Taehyung mengemudikan mobilnya dengan kecepatan penuh. Dia sudah tidak memperdulikan keselamatannya sendiri. Di pikirannya hanya ada Seokjin.
Dia mengumpati dirinya sendiri, seandainya saja dia menemani Seokjin di rumah saja dan tidak mendengarkan saran Seokjin untuk berangkat terlebih dahulu dan meninggalkannya. Andai saja, dia mendengar peringatan Jungkook seminggu yang lalu kalau mimpi itu sudah kembali datang.

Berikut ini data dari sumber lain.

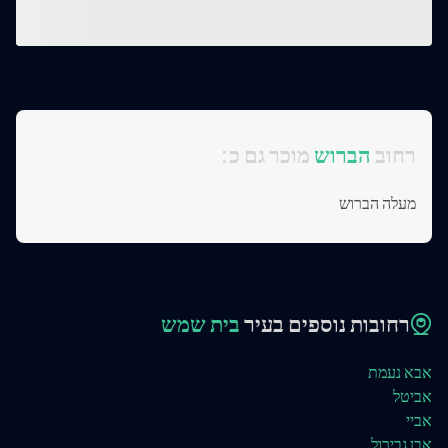
:רחוב
הברוש
מוכר גם כ
מעלה הברוש
רחובות נוספים בעיר
בית שמש
אבא נעמת
אביטל
אביי
אבן גבירול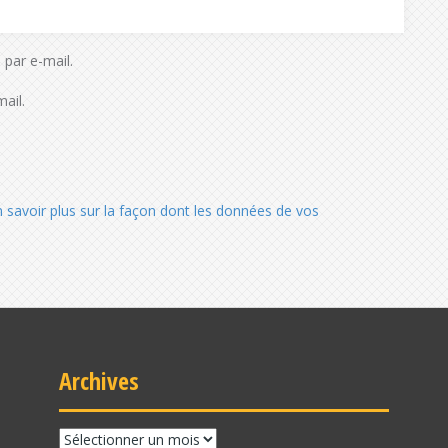
par e-mail.
ail.
n savoir plus sur la façon dont les données de vos
Archives
Archives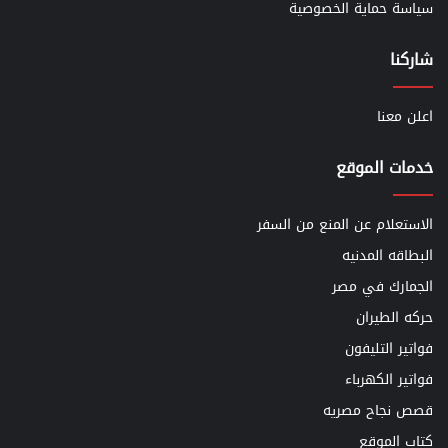
سياسة حماية الخصوصية
شاركنا
اعلن معنا
خدمات الموقع
الاستعلام عن المنع من السفر
البطاقه المدنيه
الجمارك في مصر
حركه الطيران
فواتير التليفون
فواتير الكهرباء
قصص نجاح مصريه
كتاب الموقع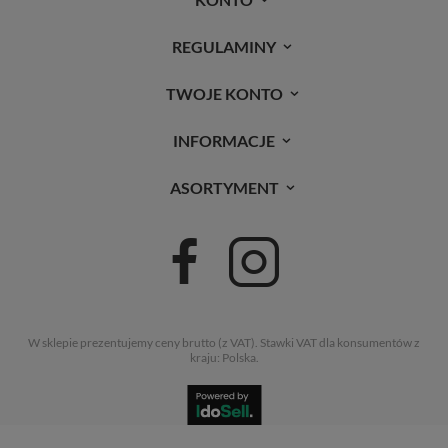
REGULAMINY
TWOJE KONTO
INFORMACJE
ASORTYMENT
W sklepie prezentujemy ceny brutto (z VAT).
Stawki VAT dla konsumentów z
kraju:
Polska
.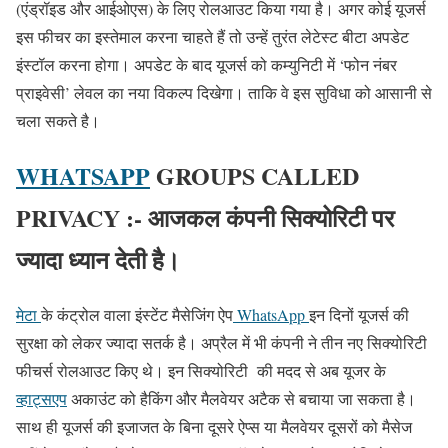
(एंड्रॉइड और आईओएस) के लिए रोलआउट किया गया है। अगर कोई यूजर्स
इस फीचर का इस्तेमाल करना चाहते हैं तो उन्हें तुरंत लेटेस्ट बीटा अपडेट
इंस्टॉल करना होगा। अपडेट के बाद यूजर्स को कम्युनिटी में ‘फोन नंबर
प्राइवेसी’ लेवल का नया विकल्प दिखेगा। ताकि वे इस सुविधा को आसानी से
चला सकते है।
WHATSAPP
GROUPS CALLED
PRIVACY :- आजकल कंपनी सिक्योरिटी पर
ज्यादा ध्यान देती है।
मेटा
के कंट्रोल वाला इंस्टेंट मैसेजिंग ऐप
WhatsApp
इन दिनों यूजर्स की
सुरक्षा को लेकर ज्यादा सतर्क है। अप्रैल में भी कंपनी ने तीन नए सिक्योरिटी
फीचर्स रोलआउट किए थे। इन सिक्योरिटी की मदद से अब यूजर के
व्हाट्सएप
अकाउंट को हैकिंग और मैलवेयर अटैक से बचाया जा सकता है।
साथ ही यूजर्स की इजाजत के बिना दूसरे ऐप्स या मैलवेयर दूसरों को मैसेज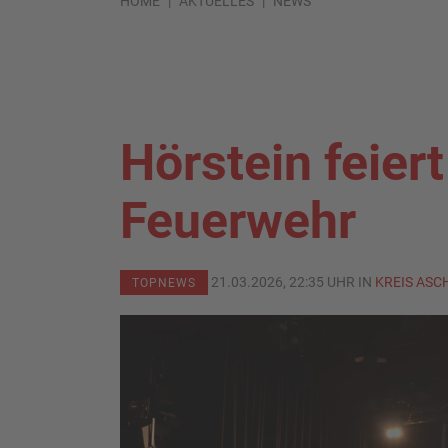
HOME
AKTUELLES
NEWS
Hörstein feier
Feuerwehr
21.03.2026, 22:35 UHR IN
KREIS AS
TOPNEWS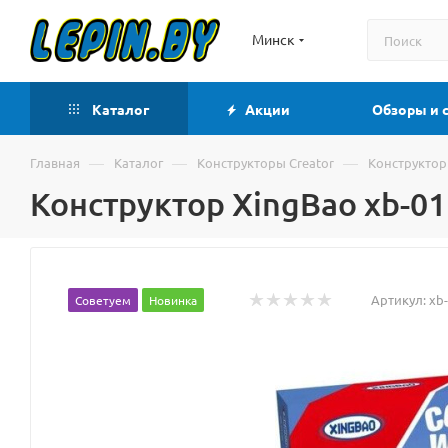
Минск
Каталог
Акции
Обзоры и 
—
—
—
Главная
Каталог
Конструкторы Creator
Конструктор
Конструктор XingBao xb-0
Артикул:
xb
Советуем
Новинка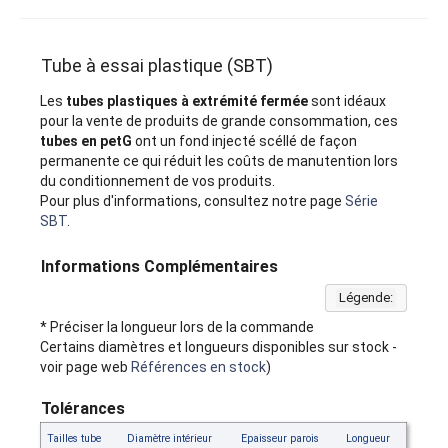
Tube à essai plastique (SBT)
Les
tubes plastiques à extrémité fermée
sont idéaux
pour la vente de produits de grande consommation, ces
tubes en petG
ont un fond injecté scéllé de façon
permanente ce qui réduit les coûts de manutention lors
du conditionnement de vos produits.
Pour plus d'informations, consultez notre page
Série
SBT
.
Informations Complémentaires
Légende:
* Préciser la longueur lors de la commande
Certains diamètres et longueurs disponibles sur stock -
voir page web
Références en stock
)
Tolérances
Tailles tube
Diamètre intérieur
Epaisseur parois
Longueur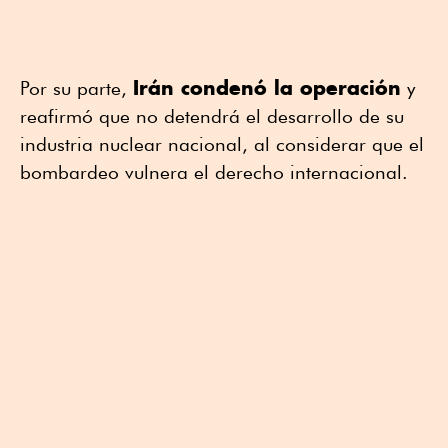
Irán condenó la operación
Por su parte,
y
reafirmó que no detendrá el desarrollo de su
industria nuclear nacional, al considerar que el
bombardeo vulnera el derecho internacional.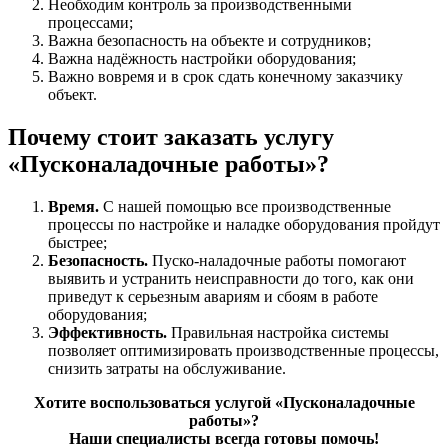
Необходим контроль за производственными
процессами;
Важна безопасность на объекте и сотрудников;
Важна надёжность настройки оборудования;
Важно вовремя и в срок сдать конечному заказчику
объект.
Почему стоит заказать услугу
«Пусконаладочные работы»?
Время.
С нашей помощью все производственные
процессы по настройке и наладке оборудования пройдут
быстрее;
Безопасность.
Пуско-наладочные работы помогают
выявить и устранить неисправности до того, как они
приведут к серьезным авариям и сбоям в работе
оборудования;
Эффективность.
Правильная настройка системы
позволяет оптимизировать производственные процессы,
снизить затраты на обслуживание.
Хотите воспользоваться услугой «Пусконаладочные
работы»?
Наши специалисты всегда готовы помочь!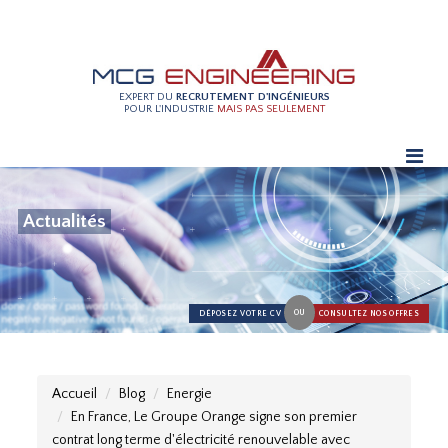
EXPERT DU
RECRUTEMENT D'INGÉNIEURS
POUR L'INDUSTRIE
MAIS PAS SEULEMENT
Actualités
OU
DÉPOSEZ VOTRE CV
CONSULTEZ NOS OFFRES
Accueil
Blog
Energie
En France, Le Groupe Orange signe son premier
contrat long terme d'électricité renouvelable avec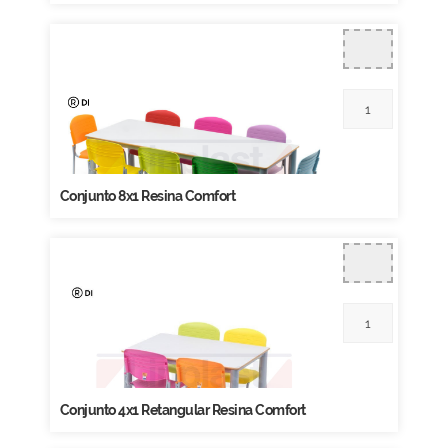
Conjunto 8x1 Resina Comfort
Conjunto 4x1 Retangular Resina Comfort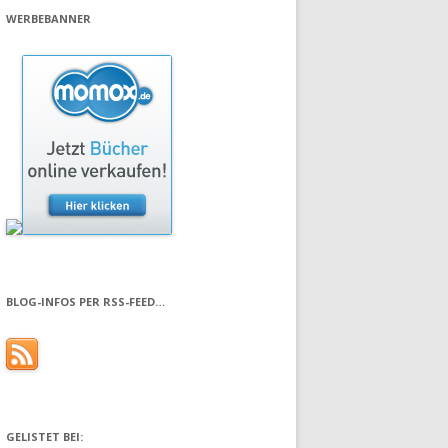
WERBEBANNER
BLOG-INFOS PER RSS-FEED…
GELISTET BEI: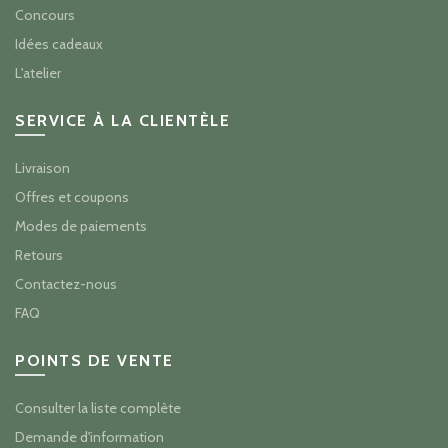
Concours
Idées cadeaux
L'atelier
SERVICE À LA CLIENTÈLE
Livraison
Offres et coupons
Modes de paiements
Retours
Contactez-nous
FAQ
POINTS DE VENTE
Consulter la liste complète
Demande d'information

Harusnya Taehyung tahu tanda-tandanya dan seharusnya dia tidak sebodoh ini sampai akhirnya kejadian ini terulang kembali.
Taehyung membanting pintu mobilnya dan berlari masuk ke dalam rumah masih terbesar yang Jungkook pilih, tempat Seokjin sekarang ditangani. Jungkook menelfonnya beberapa jam lalu, dan memaksa Taehyung kembali lagi ke Seoul.
"Dimana?" Taehyung yang nampak panik bertanya pada Jungkook yang menunggui Seokjin di depan ruang IGD.
Jungkook tidak menjawab, dia hanya duduk dengan tatapan kosong.
Taehyung tidak bertanya lagi, dia ikut terduduk di kursi tunggu, di samping Jungkook, meremas kedua tangannya agar tidak berhenti bergetar.
"Dia masih hidupkan?" tanyanya parau.
Jungkook mengeleng, "Tidak tahu," katanya dengan bibir pucat.
Taehyung tahu, Jungkook sama kacaunya dengan dirinya, bahkan bercak merah darah milik Seokjin masih terlihat di baju dan tangan Jungkook. Darah itu mengering karena Jungkook enggan beralih dari tempatnya sejak Seokjin masuk ke dalam ruangan itu.
"Berapa lama dia akan bangun? Apa dia akan melupakan kita lagi?" Jungkook bertanya dengan suara pilunya.
Apa yang di pikirkan keduanya sama saja.
"Yang terpenting dia selamat, aku tidak peduli berapa lama dia akan tertidur lagi, sekalipun dia melupakan segalanya yang sudah kita perbuat untuknyapun, aku tidak peduli!" kata Taehyung dengan tegas.
"Aku sudah tidak tahan lagi Taehyung, kenapa aku harus melewatkan semua ini lagi," Jungkook menutup wajahnya dengan kedua tangannya, menutupi air mata yang kembali keluar. Dadanya sesak, di depan Taehyung dia ingin meluapkan semua isi hatinya.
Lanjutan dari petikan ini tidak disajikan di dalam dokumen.